Mojopahit, the indicators are probably well known, but the population of blades that can reasonable be classified as Mojo is very small, which means that although the indicators may be widely known, almost nobody has seen sufficient blades of this classification to enable them to form a good knowledge base. In my opinion Mojo is the ultimate expression of tangguh belief, because we will sometimes find blades that on the basis of the indicators, are inarguably Mojo, but on the basis of condition cannot possibly be 500+ years old.

Blambangan attracts various opinions.

Banten doesn't count:- it is not from the Land of Jawa.

Bali, in terms of the Solonese tangguh system, is almost totally irrelevant. It is recognised, but its place is to permit recognition of a Bali keris so that we can immediately disregard it and not waste time on appraisal or opinions.

You did not mention Bugis, but it should be mentioned; Bugis blades are recognised as very functional blades, as it was once put to me:- "weapons that look a little bit like a keris but are not really keris". This was Javanese opinion from a very respected Javanese ahli keris, to him, and others like him, all keris from outside Jawa that had a vaguely Bugis form were Bugis, because these blades were primarily weapons that could never really claim to be recognised as "proper keris". The keris has for a very long time been a weapon with a spiritual nature, to the Javanese keris literate person the Bugis keris lacks spirituality.

Kai, I found out more than 30 years ago, that for tangguh to make any sense at all you need to be able to adopt a Javanese mode of thought, you cannot do that just for keris, you have to be able to do it for everything in your world. If you try to understand tangguh from the foundation of a culture or society that is not Javanese, you cannot, and that makes of tangguh a pretty useless tool for any collector who bases his collecting on non-Javanese ideas.

If one is not Javanese and has not received close personal instruction from somebody who understands the system, the best way to think about the tangguh system is that it provides a relatively easy guide that will permit an older blade to be distinguished from a younger blade.

You mentioned a "Mataram bias". I cannot see this. The second kingdom of Mataram had a very dubious foundation that the early rulers spent a lot of time and effort in attempting to legitimise.They claimed descent of legitimacy from Majapahit, but in fact that relationship to Mojo came through the female line and was rather remote. We probably would not have the Modern Javanese language as it is today if it had not been for the efforts of the early rulers of Mataram to demonstrate that they were in fact entitled to be rulers.

If there is an overall cultural, or societal bias amongst Javanese people, it is a bias towards honour and towards Majapahit. Periods and people identified as honourable deserve respect and are of value. People and periods identified as lacking honour are of little or no value and do not deserve respect. But to determine exactly how to identify that which is worthy of respect requires a Javanese take on the world and on that which has occurred in the past.

When we look at old European collections we are looking at keris that have already been corrupted by commonality and the Islamic influence.

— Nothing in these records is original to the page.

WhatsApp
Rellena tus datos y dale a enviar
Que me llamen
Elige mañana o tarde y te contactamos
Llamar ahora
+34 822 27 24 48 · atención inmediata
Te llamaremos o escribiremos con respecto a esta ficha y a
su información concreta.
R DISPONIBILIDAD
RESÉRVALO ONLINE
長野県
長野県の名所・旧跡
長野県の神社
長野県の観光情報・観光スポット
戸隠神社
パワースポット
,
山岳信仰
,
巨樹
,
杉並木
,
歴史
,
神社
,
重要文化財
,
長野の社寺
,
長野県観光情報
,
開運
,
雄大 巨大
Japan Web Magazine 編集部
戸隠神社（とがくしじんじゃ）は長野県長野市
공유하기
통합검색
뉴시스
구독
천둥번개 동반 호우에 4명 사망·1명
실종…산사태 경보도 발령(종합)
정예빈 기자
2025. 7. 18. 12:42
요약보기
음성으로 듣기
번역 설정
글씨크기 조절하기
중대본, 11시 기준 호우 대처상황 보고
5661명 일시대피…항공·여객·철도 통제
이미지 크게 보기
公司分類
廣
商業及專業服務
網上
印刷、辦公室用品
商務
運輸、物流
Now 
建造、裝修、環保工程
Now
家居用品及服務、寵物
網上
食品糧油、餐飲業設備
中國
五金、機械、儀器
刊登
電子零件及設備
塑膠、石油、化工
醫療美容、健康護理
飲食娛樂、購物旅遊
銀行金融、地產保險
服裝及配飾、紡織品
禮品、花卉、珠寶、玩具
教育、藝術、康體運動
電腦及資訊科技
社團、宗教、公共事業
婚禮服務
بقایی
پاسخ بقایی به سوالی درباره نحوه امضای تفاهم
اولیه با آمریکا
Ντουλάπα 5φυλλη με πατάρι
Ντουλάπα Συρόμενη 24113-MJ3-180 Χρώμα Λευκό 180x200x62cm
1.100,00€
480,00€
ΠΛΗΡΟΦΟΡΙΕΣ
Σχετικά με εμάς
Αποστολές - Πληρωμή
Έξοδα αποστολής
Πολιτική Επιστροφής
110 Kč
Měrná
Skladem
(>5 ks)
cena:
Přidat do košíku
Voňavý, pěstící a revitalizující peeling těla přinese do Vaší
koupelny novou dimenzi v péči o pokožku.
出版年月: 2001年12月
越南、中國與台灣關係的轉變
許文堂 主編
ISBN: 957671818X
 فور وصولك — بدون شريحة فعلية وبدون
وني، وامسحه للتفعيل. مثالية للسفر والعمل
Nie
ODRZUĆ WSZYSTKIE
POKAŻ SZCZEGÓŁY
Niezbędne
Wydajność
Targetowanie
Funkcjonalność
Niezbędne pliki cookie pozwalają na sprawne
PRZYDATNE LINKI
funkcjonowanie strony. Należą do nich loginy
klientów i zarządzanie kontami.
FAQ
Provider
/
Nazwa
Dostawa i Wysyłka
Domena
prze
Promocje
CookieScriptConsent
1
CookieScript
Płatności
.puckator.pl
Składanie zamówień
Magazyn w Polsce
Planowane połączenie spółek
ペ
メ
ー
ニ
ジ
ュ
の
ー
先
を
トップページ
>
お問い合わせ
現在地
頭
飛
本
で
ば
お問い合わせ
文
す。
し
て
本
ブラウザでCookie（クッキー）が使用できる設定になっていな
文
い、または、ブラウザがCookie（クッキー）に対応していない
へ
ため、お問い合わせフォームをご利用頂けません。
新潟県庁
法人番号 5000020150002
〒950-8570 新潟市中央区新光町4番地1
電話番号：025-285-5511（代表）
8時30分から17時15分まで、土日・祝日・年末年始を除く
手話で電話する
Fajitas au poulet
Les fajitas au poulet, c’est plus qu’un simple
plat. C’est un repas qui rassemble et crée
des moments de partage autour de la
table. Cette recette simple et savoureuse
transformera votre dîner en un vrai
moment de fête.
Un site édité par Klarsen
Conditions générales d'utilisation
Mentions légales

When was the peak of Majapahit?

When did Majapahit die?

When was the first keris brought to Europe?

When were the "very early kerises" brought to Europe?

Where did these kerises come from?

European ideas and values have very little place in understanding how a traditional, keris literate Javanese person considers the keris.

I'm not passing any judgements here, I'm not saying that one approach is right and the other approach is wrong. Rather, I'm trying to say that a collector outside of the keris sub-culture as it is in Central Jawa has a different way of looking at and thinking about keris than does a person who is a part of that Central Javanese sub-culture.